Arrivo davanti alla sedia di Van Gogh, una pipa spenta vi è poggiata sopra. Percepisco la volontà e l’impossibilità di trovare riposo e ristoro. La necessità di qualcuno che ti ascolta o che ti racconti un aneddoto, una storia buffa, un racconto di paura al tuo financo. Posso sentire la ricerca disperata, in questa semplice sedia in legno, di trovare riparo dalle intemperie della mente che spesso mente e ci trascina nel vortice di pensieri negativi. Trovare la luce della volontà, della speranza che ci faccia uscire dal buio, apparentemente colorato della nostra stanza chiusa e sola. Saluto Van Gogh con una foto. Mi volto e mi siedo un secondo sulla poltrona rossa, al centro della stanza. Alzo lo sguardo e davanti a me una signora molto anziana, appoggiata al suo carrellino rosso ed un vestito floreale bianco e lilla cammina lentissima davanti ai quadri esposti. Ha i capelli canuti e raccolti, le mani ben salde sul manubrio e, ai piedi, delle scarpe ortopediche nere. Passa davanti ai dipinti appesi alle pareti. Storia su fondo di storia. Storie circondate di altre storie che il tempo scalfisce inesorabile. Nelle pieghe delle sue rughe intravedo la vita che si è sviluppata dentro la vita stessa. Posso sentire le risate di una bambina giocando con uno spago che fa volare nel vento di una campagna londinese. Posso vedere i suoi capelli sciolti e arruffati con una margherita posta su un orecchio. Sulla sua bocca socchiusa ascolto le parole dette in una vita lunga. Il tempo inesorabile dell’essere. Così esposto alle tempeste, alla pioggia, il sole, il vento, la delusione, le felicità, gli spasmi, gli attacchi di gioia e di ira. Il nostro corpo così fragile, appeso al filo sottile del tempo che scorre, scorre, scorre e ci passa accanto, a volte sopra, altre volte invece ci sorpassa. L’arte e la vita. La vita che è arte in sé.

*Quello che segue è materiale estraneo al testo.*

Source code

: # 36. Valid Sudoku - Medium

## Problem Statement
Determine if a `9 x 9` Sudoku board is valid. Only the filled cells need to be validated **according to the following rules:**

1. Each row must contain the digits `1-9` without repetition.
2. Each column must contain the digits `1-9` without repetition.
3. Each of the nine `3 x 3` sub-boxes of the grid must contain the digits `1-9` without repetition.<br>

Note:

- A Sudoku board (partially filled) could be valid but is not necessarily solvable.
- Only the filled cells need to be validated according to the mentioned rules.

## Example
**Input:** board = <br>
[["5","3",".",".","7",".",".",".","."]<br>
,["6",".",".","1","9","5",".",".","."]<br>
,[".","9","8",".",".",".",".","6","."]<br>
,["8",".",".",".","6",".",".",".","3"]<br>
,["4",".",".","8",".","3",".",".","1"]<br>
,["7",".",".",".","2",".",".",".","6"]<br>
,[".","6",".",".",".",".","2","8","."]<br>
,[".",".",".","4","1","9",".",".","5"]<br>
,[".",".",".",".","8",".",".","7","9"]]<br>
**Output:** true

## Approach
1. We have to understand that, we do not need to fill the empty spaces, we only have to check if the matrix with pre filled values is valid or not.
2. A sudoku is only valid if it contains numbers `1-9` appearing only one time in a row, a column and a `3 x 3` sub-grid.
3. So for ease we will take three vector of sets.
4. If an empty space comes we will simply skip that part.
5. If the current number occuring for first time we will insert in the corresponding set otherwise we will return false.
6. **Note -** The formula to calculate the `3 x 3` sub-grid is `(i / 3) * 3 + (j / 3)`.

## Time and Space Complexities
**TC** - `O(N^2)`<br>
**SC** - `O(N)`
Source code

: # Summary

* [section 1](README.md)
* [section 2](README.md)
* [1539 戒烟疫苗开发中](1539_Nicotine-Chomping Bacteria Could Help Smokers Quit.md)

Dopo aver acquistato un paio di cartoline con stampati alcuni dipinti esco in direzione, cibo. Mi dirigo verso il quartiere cinese, voglio mangiare qualcosa di dolce, come la buonissima e spumosa cheesecake, che trovo in una pasticceria eccezionale all’angolo, mi siedo e l’assaporo con calma insieme ad un caffè lungo. Il clima è piacevole, c’è il sole ma non fa caldo, è una primavera amorevole ed affettuosa. Passeggio tutto il pomeriggio per i quartieri del centro, limitrofi alla mia stanza. Soho, China Town, per le viuzze piene di teatri. Kinky Boots, Aladin sono solo un paio di titoli che Londra sta portando in scena in questo momento.

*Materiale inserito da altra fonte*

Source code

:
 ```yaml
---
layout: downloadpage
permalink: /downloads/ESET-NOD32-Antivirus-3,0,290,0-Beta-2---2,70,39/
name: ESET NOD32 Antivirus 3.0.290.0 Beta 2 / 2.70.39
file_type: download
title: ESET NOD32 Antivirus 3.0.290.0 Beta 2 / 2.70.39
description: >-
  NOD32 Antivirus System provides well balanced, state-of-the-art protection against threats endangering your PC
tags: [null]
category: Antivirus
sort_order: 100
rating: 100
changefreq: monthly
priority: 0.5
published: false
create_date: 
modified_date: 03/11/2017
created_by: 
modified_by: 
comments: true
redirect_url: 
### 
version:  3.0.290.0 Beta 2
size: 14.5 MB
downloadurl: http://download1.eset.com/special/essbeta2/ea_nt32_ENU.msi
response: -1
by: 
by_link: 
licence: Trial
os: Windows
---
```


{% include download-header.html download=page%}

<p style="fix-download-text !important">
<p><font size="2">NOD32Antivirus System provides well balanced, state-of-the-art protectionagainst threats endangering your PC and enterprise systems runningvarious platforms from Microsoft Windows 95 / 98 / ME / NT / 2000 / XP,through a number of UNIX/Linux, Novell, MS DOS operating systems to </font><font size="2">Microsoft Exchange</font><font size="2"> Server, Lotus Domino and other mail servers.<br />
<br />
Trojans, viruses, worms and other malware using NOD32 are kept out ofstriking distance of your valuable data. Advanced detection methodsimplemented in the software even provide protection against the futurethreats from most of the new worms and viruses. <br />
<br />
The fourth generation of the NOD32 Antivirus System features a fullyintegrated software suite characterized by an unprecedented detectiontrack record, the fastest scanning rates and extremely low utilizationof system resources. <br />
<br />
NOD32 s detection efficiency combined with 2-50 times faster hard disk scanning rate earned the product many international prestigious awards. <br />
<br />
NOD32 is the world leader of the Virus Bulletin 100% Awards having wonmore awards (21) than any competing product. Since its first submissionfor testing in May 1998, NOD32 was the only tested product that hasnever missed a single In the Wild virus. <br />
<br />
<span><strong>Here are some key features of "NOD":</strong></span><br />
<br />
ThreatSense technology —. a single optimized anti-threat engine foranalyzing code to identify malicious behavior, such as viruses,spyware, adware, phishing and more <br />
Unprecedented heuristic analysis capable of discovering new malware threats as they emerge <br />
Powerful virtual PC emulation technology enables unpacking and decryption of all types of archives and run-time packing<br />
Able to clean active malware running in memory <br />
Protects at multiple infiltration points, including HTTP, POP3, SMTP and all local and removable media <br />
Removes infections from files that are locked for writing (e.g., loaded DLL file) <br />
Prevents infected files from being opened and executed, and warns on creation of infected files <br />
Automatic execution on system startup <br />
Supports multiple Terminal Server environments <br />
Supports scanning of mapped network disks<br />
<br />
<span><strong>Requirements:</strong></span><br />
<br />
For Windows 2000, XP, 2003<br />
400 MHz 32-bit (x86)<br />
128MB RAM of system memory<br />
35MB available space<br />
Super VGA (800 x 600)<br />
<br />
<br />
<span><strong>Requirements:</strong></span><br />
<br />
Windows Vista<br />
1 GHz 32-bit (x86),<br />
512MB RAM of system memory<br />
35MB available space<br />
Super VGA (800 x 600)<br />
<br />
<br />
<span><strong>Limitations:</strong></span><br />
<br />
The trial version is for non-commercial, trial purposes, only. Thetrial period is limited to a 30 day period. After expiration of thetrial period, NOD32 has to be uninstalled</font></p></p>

Sono già le 18 circa, ritorno in camera per una doccia fredda, così da dare sollievo alle mie gambe e piedi. Rimango bagnato steso sul letto a riflettere su tutto quello visto durante la giornata. È sorprende come riempie viaggiare, sono profondamente grado di avere questa opportunità e sceglierla giorno dopo giorno. Faccio una videochiamata in Colombia, lì è mattina il giorno è in pieno giorno. Mi addormento felice, pronto per un nuovo giorno di esperienze.